The first line on input contains T (0 < T <= 100) the number of test cases, each of the next T lines contains three integers A, B, N where (1 <= A <= B <= 10¹⁵) and (1 <=N <= 10⁹).

 

Output

For each test case, print the number of integers between A and B inclusive which are relatively prime to N. Follow the output format below.

 

Sample Input

2

1 10 2

3 15 5

 

Sample Output

Case #1: 5

Case #2: 10

Hint

In the first test case, the five integers in range [1,10] which are relatively prime to 2 are {1,3,5,7,9}.

 

Source

The Third Lebanese Collegiate Programming Contest

 

Recommend

lcy

 

 

 

 

题意：给定a、b、c，求a到b区间内与c互质的数。

思路：

通常我们求１～ｎ中与ｎ互质的数的个数都是用欧拉函数！ 但如果ｎ比较大或者是求１～ｍ中与ｎ互质的数的个数等等问题， 要想时间效率高的话还是用容斥原理！

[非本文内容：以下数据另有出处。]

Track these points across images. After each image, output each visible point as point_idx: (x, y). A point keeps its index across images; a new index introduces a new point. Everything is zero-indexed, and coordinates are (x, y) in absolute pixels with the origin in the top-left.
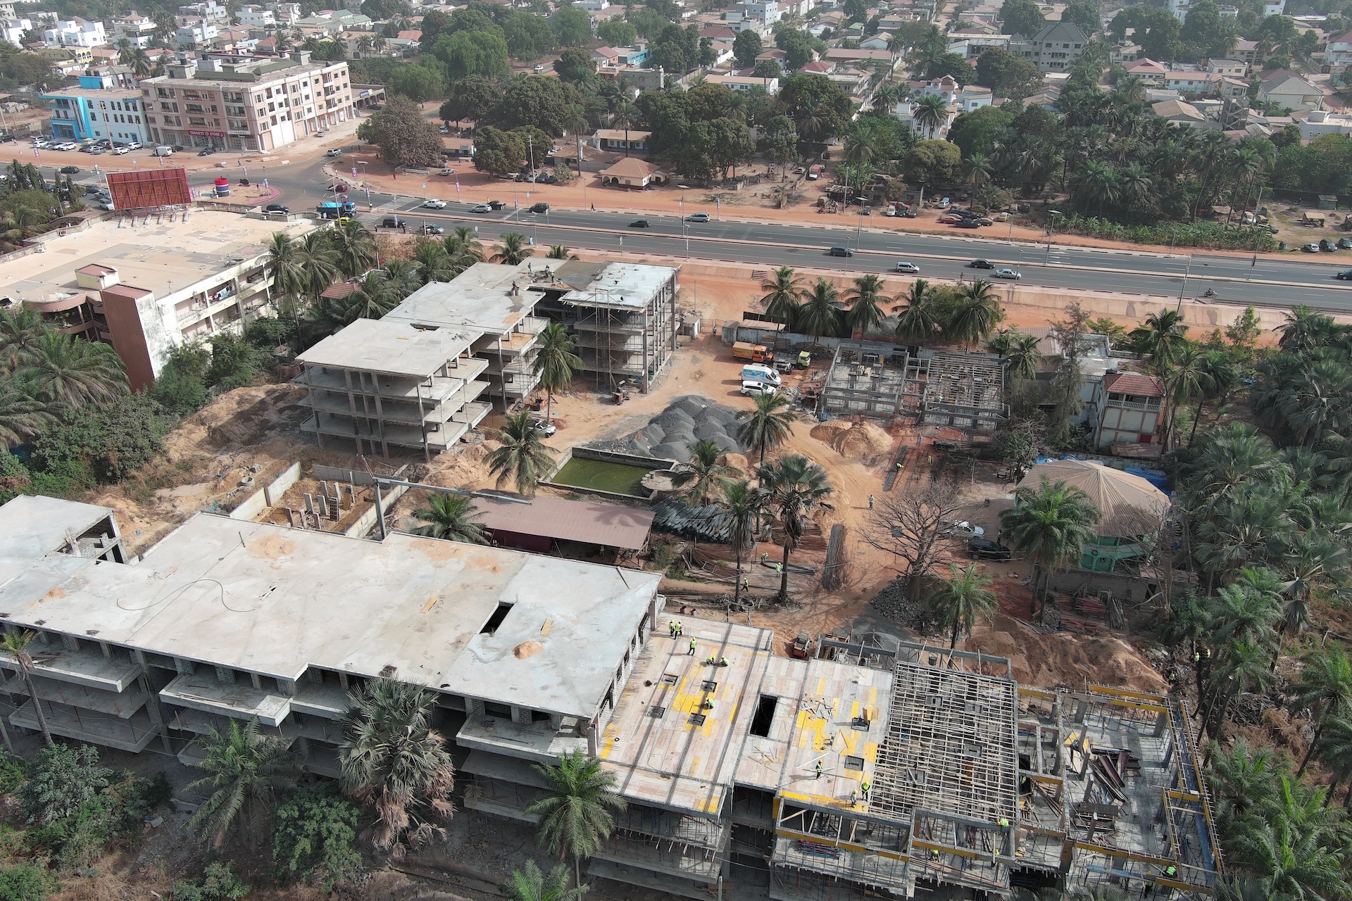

容斥、先对n分解质因数，分别记录每个质因数， 那么所求区间内与某个质因数不互质的个数就是n / r(i)，假设r(i)是r的某个质因子 假设只有三个质因子， 总的不互质的个数应该为p1+p2+p3-p1*p2-p1*p3-p2*p3+p1*p2*p3, 及容斥原理，可以转向百度百科查看相关内容 pi代表n/r(i),即与某个质因子不互质的数的个数 ，当有更多个质因子的时候， 可以用状态压缩解决，二进制位上是1表示这个质因子被取进去了。 如果有奇数个1，就相加，反之则相减

#include<iostream>
#include<cstdio>
#include<cstring>
#include<vector>

using namespace std;

long long a,b,n;
vector<long long> vt;

long long solve(long long x,long long n){
    vt.clear();
    long long i,j;
    for(i=2;i*i<=n;i++)     //对n进行素数分解
        if(n%i==0){
            vt.push_back(i);
            while(n%i==0)
                n/=i;
        }
    if(n>1)
        vt.push_back(n);

    long long sum=0,val,cnt;
    for(i=1;i<(1<<vt.size());i++){  //用二进制来1,0来表示第几个素因子是否被用到,如m=3，三个因子是2,3,5，则i=3时二进制是011，表示第2、3个因子被用到
        val=1;
        cnt=0;
        for(j=0;j<vt.size();j++)
            if(i&(1<<j)){       //判断第几个因子目前被用到 
                val*=vt[j];
                cnt++;
            }
        if(cnt&1)       //容斥原理，奇加偶减
            sum+=x/val;
        else
            sum-=x/val;
    }
    return x-sum;
}

int main(){

    //freopen("input.txt","r",stdin);

    int t,cases=0;
    scanf("%d",&t);
    while(t--){
        cin>>a>>b>>n;
        cout<<"Case #"<<++cases<<": "<<solve(b,n)-solve(a-1,n)<<endl;
    }
    return 0;
}